When King Charles, then Prince of Wales, and Princess Diana returned from their honeymoon, Graham was requested to take over as one of their two personal chefs. Graham was one of the cooks that assisted with the wedding breakfast for the couple in 1981.

In contrast to his parents, King Charles preferred to start the day with a small bowl of fresh fruit salad and a glass of freshly squeezed orange or apple juice.

Next, with milk from the Royal Dairy in Windsor, he would have muesli with six various kinds of dried fruit, including apricots, peaches, figs, plums, apples, and pears.

After that, he would have bread with six different kinds of honey. He would slice his toast into pieces and put a dab of honey on each, Graham said. Princess Diana, meanwhile, preferred to drink instant coffee and eat muesli or bran flakes for breakfast before having toast with jam and fruit yogurt.

Unless they were at Highgrove in Gloucestershire, where the King would have a soft-boiled egg with Vegemite soldiers after going hunting or playing polo, Diana, and Charles would both have a light lunch and forgo high tea. Graham also disclosed that Charles would travel with a breakfast box that had his honey, cereal, and dried fruit.

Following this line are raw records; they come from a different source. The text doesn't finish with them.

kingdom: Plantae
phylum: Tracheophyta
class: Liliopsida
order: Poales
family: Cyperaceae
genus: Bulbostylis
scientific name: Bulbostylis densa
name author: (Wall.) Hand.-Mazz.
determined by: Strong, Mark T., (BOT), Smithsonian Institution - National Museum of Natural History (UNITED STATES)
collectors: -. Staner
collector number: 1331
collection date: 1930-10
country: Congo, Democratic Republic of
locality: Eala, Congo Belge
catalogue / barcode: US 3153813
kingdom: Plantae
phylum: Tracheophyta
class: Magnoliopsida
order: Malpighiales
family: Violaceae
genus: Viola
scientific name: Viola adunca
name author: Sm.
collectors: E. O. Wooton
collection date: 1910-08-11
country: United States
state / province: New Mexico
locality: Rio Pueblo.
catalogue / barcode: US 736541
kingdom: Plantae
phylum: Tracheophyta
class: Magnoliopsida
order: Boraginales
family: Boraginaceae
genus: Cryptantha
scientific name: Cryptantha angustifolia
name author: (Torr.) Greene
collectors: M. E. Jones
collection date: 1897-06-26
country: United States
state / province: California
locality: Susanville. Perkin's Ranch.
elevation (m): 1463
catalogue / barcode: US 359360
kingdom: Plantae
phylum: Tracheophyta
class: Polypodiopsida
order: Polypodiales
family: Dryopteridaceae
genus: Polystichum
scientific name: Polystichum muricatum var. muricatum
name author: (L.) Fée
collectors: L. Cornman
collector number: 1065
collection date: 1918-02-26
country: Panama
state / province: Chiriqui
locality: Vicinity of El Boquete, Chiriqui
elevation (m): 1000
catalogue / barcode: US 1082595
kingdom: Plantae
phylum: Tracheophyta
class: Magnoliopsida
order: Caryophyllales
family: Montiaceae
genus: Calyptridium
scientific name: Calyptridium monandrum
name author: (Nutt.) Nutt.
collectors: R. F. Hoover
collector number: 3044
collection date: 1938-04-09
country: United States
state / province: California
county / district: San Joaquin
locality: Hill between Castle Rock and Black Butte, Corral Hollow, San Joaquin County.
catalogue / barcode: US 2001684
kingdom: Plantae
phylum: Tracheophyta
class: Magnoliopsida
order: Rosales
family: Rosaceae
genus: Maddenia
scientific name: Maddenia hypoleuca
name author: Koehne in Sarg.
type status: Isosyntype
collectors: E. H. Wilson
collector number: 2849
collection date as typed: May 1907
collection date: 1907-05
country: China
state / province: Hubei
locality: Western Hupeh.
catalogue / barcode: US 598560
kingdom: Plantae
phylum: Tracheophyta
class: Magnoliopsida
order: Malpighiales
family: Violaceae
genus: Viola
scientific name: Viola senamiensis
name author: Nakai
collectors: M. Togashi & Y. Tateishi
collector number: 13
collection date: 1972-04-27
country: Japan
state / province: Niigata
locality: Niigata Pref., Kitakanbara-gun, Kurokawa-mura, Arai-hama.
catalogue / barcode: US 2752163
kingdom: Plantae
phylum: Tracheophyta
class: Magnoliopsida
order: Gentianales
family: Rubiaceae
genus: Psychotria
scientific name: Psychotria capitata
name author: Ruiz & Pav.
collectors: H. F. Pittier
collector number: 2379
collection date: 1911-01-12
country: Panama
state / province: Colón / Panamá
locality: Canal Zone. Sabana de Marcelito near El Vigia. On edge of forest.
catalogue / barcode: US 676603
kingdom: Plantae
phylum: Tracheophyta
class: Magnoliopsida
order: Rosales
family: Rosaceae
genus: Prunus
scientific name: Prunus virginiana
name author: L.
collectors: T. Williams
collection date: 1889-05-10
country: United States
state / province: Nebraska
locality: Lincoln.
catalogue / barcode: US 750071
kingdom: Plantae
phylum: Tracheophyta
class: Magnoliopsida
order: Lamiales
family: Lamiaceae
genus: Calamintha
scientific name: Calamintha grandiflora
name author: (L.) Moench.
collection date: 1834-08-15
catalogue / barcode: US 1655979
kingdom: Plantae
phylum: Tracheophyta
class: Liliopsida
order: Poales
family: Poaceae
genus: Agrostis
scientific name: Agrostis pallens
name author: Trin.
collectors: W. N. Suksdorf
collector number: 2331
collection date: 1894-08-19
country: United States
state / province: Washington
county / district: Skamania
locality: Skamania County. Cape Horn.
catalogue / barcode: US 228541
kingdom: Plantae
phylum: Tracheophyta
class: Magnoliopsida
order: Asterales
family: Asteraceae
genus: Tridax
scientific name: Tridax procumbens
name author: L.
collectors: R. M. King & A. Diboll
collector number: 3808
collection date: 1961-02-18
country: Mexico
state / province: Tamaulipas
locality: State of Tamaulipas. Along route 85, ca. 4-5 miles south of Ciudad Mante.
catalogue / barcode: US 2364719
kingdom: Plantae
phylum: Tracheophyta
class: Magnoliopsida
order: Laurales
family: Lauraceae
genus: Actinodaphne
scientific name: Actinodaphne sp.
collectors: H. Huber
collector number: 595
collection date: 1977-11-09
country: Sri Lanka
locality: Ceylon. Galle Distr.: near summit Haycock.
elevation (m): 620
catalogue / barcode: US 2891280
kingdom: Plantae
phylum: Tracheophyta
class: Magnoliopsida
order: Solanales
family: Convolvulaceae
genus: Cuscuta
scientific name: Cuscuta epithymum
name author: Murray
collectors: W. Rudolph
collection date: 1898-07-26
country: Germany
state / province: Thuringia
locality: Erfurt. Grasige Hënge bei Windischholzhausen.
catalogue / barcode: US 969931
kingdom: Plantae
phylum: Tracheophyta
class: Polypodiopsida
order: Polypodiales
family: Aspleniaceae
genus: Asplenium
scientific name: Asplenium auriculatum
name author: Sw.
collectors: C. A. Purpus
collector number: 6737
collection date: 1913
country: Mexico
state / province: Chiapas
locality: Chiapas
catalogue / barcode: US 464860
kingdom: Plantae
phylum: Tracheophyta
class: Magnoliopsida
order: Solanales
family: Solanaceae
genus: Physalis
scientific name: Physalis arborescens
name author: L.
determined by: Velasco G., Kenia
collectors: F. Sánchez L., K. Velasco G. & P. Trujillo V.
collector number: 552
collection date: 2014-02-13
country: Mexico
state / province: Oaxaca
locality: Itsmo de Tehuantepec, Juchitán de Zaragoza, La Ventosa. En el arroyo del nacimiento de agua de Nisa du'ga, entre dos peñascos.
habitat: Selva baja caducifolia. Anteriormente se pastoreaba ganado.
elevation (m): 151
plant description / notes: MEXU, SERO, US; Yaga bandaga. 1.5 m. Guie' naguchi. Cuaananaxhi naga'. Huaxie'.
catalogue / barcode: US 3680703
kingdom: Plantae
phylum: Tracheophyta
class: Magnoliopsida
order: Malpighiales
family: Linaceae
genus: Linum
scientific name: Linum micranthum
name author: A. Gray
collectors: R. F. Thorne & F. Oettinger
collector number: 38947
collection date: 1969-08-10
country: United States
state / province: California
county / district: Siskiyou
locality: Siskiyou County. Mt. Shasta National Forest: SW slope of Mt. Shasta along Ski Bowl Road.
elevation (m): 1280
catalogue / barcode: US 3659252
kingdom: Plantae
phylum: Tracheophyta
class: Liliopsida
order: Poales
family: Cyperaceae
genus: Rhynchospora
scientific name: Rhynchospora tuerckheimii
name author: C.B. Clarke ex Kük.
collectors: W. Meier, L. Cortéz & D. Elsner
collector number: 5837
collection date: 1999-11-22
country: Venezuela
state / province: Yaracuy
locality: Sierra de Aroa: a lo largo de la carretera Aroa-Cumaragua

The chef remembered that Princess Diana used to request that he prepare jacket potatoes for Prince William and Princess Harry that were covered with cheese sauce, delicately poached eggs, and parmesan.

While Diana enjoyed the lunch, he observed that King Charles had different tastes. The chef gushed about how much fun it had been serving the royal family and recalled having to reprimand a young Prince William for hitting him with golf balls.

He also remembered a situation in which, while preparing canapés for a gathering at Kensington Palace, he pretended to be King Charles adoring his Highgrove garden kitchen, not realizing that Princess Diana was standing just behind him.

I was unaware that the Princess was giggling behind me. He stated on the 2002 broadcast that she found it to be quite funny. One of two sons, he studied cooking at a nearby college before receiving Michel Bourdin’s training at the Connaught Hotel in London, where he rose to the position of chef Poissonnier before beginning employment at the Palace.

Resignation from the Royal family

Graham resigned from his position as a member of the royal family in 1987 to pursue a career as a chef in a business setting. He received a Michelin star while working at Inverlochy Castle before traveling to Barbados to take the position of chef at the Treasure Beach hotel.

Before moving back to England, he also loved working as Calabash’s executive chef in Grenada. Then, in Wormald Green, Yorkshire, at The George, he opened his eatery. Working for the Duke of Bedford at Woburn Abbey was his last position.

Graham was an honorary member of the Académie Culinaire de France and a member of the elite Club des Chef des Chefs, an organization for chefs who have served as head chefs around the world.

Graham had two wives in his personal life. He had a son and a daughter from his first marriage, as well as a son from his second marriage to Heather.